Android端末ならヒートマップも作れる

 設定や管理には、前述したように「HUAWEI AI Life」アプリを利用できるが、このアプリはiOS版よりAndroid版の方が機能豊富でお勧めだ。

iOS版のアプリ。現在の状況や設定などが可能

 iOS版でも、メインとセカンダリのルーターの接続、接続されているクライアントの情報表示、Wi-Fi設定などが可能だが、Android版では、これらに加えてヒートマップを作成できる。

 ヒートマップは、間取りをスマートフォン上で作成可能となっており、なかなか高機能だ。場所ごとに電波強度を測定して、見えない電波を視覚化できるので、どこで電波が弱いのかがすぐに分かる。

 メッシュの場合、どこに2台目を置くかという判断が難しいが、ヒートマップで電波状況を見ながら場所を調整することで、最適な設置場所を探し出すことができる。

間取りをアプリで作成可能

間取りを元に電波強度を計測してヒートマップを作成できる

 また、電波強度だけでなく、配置したルーターごとに何台のクライアントがつながっているのかも見えるようになっている。これにより、例えばリビングのルーターに接続が集中しているようであれば、2台目をリビングよりに配置し直すことで、接続台数を分散させるといったこともできる。

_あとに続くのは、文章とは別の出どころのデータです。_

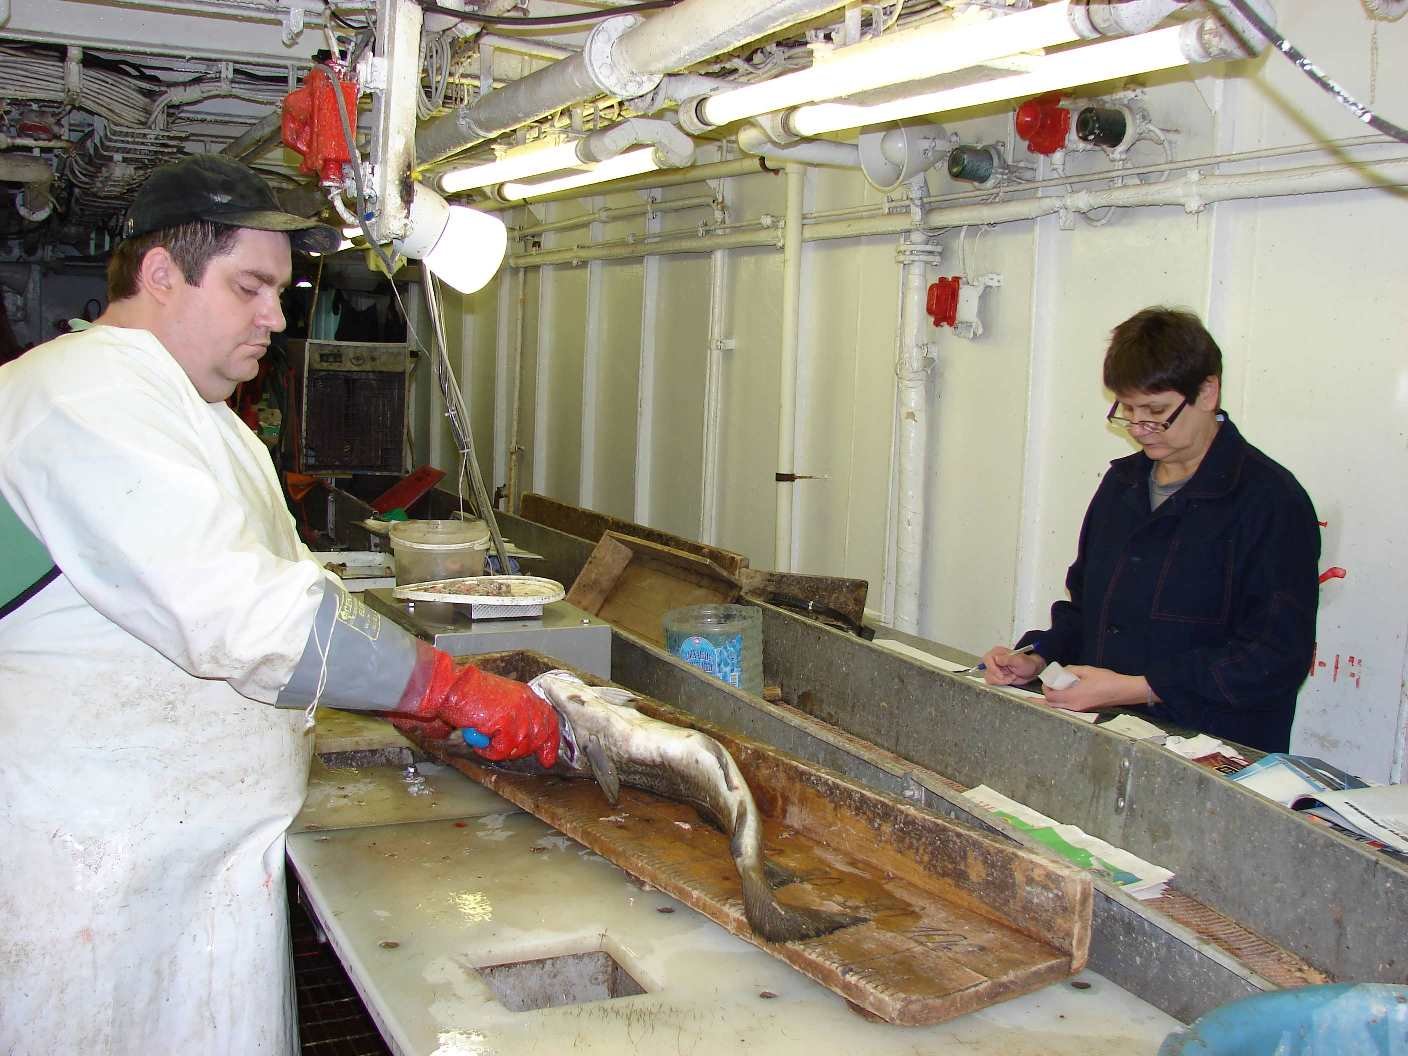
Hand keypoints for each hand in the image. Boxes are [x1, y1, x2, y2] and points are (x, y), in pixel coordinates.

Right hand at [403, 651, 559, 765]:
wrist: (452, 688)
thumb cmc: (469, 695)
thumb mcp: (500, 702)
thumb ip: (516, 716)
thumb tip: (525, 739)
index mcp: (527, 695)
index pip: (549, 721)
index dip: (549, 743)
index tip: (547, 759)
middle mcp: (527, 703)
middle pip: (537, 738)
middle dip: (521, 750)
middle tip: (502, 750)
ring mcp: (518, 713)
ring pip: (519, 747)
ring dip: (500, 750)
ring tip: (484, 739)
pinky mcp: (506, 723)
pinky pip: (502, 750)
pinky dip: (488, 750)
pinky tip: (479, 740)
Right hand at [981, 645, 1045, 685]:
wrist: (1031, 671)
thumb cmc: (1027, 663)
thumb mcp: (1019, 660)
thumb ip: (1007, 659)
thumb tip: (996, 659)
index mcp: (997, 652)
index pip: (987, 660)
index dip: (993, 669)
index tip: (1001, 675)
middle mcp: (994, 660)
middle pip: (987, 671)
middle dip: (999, 677)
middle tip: (1010, 677)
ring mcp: (994, 669)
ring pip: (989, 678)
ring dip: (1001, 681)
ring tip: (1011, 677)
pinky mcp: (996, 676)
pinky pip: (993, 682)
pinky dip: (1001, 683)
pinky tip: (1009, 680)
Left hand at [1042, 666, 1148, 712]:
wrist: (1123, 691)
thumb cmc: (1106, 679)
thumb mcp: (1086, 670)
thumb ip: (1071, 670)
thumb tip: (1062, 671)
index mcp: (1073, 696)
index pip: (1050, 696)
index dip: (1046, 688)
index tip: (1048, 680)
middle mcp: (1074, 706)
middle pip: (1052, 705)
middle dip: (1047, 695)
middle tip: (1049, 685)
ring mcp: (1079, 710)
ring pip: (1059, 707)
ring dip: (1054, 699)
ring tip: (1054, 689)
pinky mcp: (1085, 710)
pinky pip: (1067, 707)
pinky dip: (1062, 701)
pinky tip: (1064, 693)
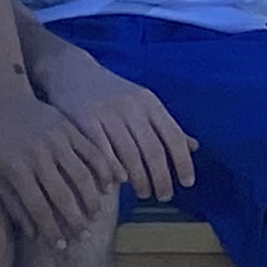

 これは、メッシュの運用面の課題を解決できる非常に強力なツールと言える。メッシュを導入したはいいが、果たして効率的に使えているのか? が分からないケースは多い。他社製品では、ベストプラクティスを経験と試行錯誤からしか導き出せないが、本製品はきちんと目に見える情報で判断することができる。この工夫はすばらしい。

 iOSアプリもこの機能に対応してくれるとうれしいが、技術的に難しい面もあるので、できれば古いAndroid端末などを管理用として用意しておくのがお勧めだ。

パフォーマンスも優秀

 気になるパフォーマンスだが、これも優秀だ。以下のグラフは、木造3階建ての筆者宅にてiPerf3による速度を計測した結果だ。1台のみの場合と、1階に1台目のメインルーター、3階階段付近に2台目のセカンダリルーターを設置した場合の両方で速度を計測している。

iPerf3テスト

1F 2F 3F入口 3F窓際
単体 上り 743 297 148 70.3
下り 864 610 433 302
メッシュ 上り 766 367 301 259
下り 878 527 408 358

※サーバーPC環境 CPU:Ryzen 3900X、メモリ:32GB、ストレージ:1TB NVMe SSD、OS:Windows 10、※クライアント:Microsoft Surface Go2(Intel AX200)

 本製品は、1台のみでもかなり性能が高い。1階で800Mbpsオーバーは当然として、3階の端でも下りで300Mbpsオーバーを実現できている。Wi-Fi 6は性能が高いため、正直、1台でも日本の住宅ならほぼカバーできる製品が多いが、本製品もこうした1台のみでも優秀な性能を発揮できる製品の1つだ。

 一方、メッシュ構成の場合、値としては、3階で下りが302→358Mbps、上りが70.3→259Mbpsとなっており、上りを中心に向上する印象だ。

 個人的に地味にいいと感じたのは、2階の結果だ。今回のケースのように1台目を1階、2台目を3階に設置した場合、ちょうど中間となる2階は、1階につながる場合と、3階につながる場合の2通りのルートが発生する。

 もちろん1階なら直接WANへとアクセスできるが、3階経由のルートだと3階→1階→WANとなるため、経路的なロスが発生する。

 どちらにつながるかは、メーカーによって差が出るのだが、本製品は2階でもロスの少ない1階への接続を自動的に選択してくれた。

 これが、メッシュのアルゴリズムによるものなのか、たまたまなのかまでは判断できないが、個人的にテストした限りでは、メッシュの弱点になりがちな中間的な位置での接続先判定が的確なように感じられた。これは地味にいい。

日本市場にもっとコミットすべき

 以上、Huawei WiFi Mesh 3を実際に試してみたが、冒頭でも触れた通り、「もったいない」印象だ。

 Wi-Fiの性能は高い。メッシュの構成も簡単。Android版のみだがアプリの完成度も高い。しかしながら、グローバルモデルという枠が足かせになっており、日本独自の通信方式やユーザーニーズに対応できていない。コンシューマー市場の攻略には、まだ一歩、実力が不足しているという印象だ。